> [SELECTED TEXT]:
-- Opening Marker --

House plants are a great way to bring the outdoors in, but they can come with a risk. Many commonly found houseplants can be toxic to dogs (and cats) when ingested. To avoid unnecessary tragedy, you should educate yourself on any plants before bringing them into a home with pets. 

Below are five of the most frequently bought house plants that can be toxic to dogs:

  1. Lilies
    One of the most beautiful flowering plants, lilies are extremely popular but several varieties pose a serious health risk to dogs and cats. The Peace Lily is a variety toxic to dogs while Stargazer Lilies and Easter Lilies are toxic to cats.

    A dog that ingests a Peace Lily will often show symptoms quickly with vomiting and mouth/tongue swelling being the first to present. Reactions tend to dissipate within 10-24 hours after ingestion.
  2. Tropic Snow/Dumb Cane and Elephant Ear
    These plants develop poisons that, when eaten, can cause burning and swelling of the mouth and throat. Excessive drooling is another indicator of the poison and when not treated or caught can lead to death.

-- Closing Marker --

> [EXCERPTED DATA]:
-- Opening Marker --

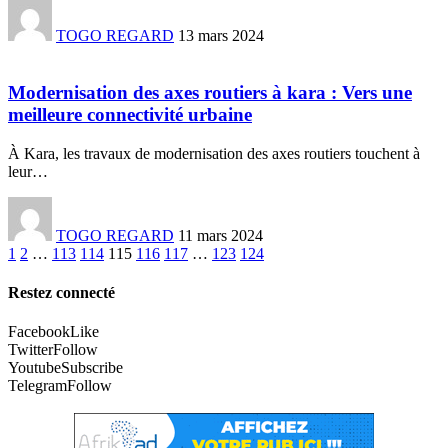
TOGO REGARD
13 mars 2024
Modernisation des axes routiers à kara : Vers une
meilleure connectivité urbaine
À Kara, les travaux de modernisation des axes routiers touchent à
leur
…
TOGO REGARD
11 mars 2024
1
2
…
113
114
115
116
117
…
123
124
Restez connecté
Facebook
Like
Twitter
Follow
Youtube
Subscribe
Telegram
Follow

-- Closing Marker --

> [PROMPT 1]:
Answer these questions using the text on houseplants toxic to dogs:
(a) Which lily variety does it name as toxic to dogs?
(b) Within how many hours after ingestion do reactions to a Peace Lily tend to dissipate?
(c) Besides burning and swelling of the mouth and throat, what indicator of the poison in Tropic Snow/Dumb Cane and Elephant Ear does it mention?
> [PROMPT 2]: Carry on the text about houseplants toxic to dogs, starting after its last sentence.

> [EXPECTED OUTPUT 1]:
(a) The Peace Lily.
(b) Within 10-24 hours.
(c) Excessive drooling.

> [EXPECTED OUTPUT 2]:
  3. Ivy
    That’s right, ivy (not even the poison variety) may look quite pretty strewn across an old stone building but inside the home can wreak havoc on your dog. When eaten, ivy can cause breathing issues, rashes, or even lead to paralysis. A quick intervention is key to ensure your dog makes a full recovery.
  4. Chrysanthemums
    Though gorgeous in the fall months, resist any urge to bring these flowering plants inside. When eaten by dogs and cats, symptoms can begin quickly with vomiting, lethargy, dermatitis, and neurological symptoms like loss of coordination.
  5. Poinsettia and Snake Plants
    While quite different, both of these plants aren’t worth having in the house if you have dogs. Though not normally fatal, both plants can cause digestive irritation leading to vomiting and diarrhea.

If you’re considering adding to your plant collection or are unsure of the plants you currently have, it’s worth doing some research. If you have any doubts, remove the plants from the house until you can confirm they’re harmless. 

Should your dog begin to show any symptoms noted above, quickly consult your veterinarian. There are many modern methods of reversing the effects of these plants. Quick action can be the deciding factor when it comes to keeping your dog out of harm’s way.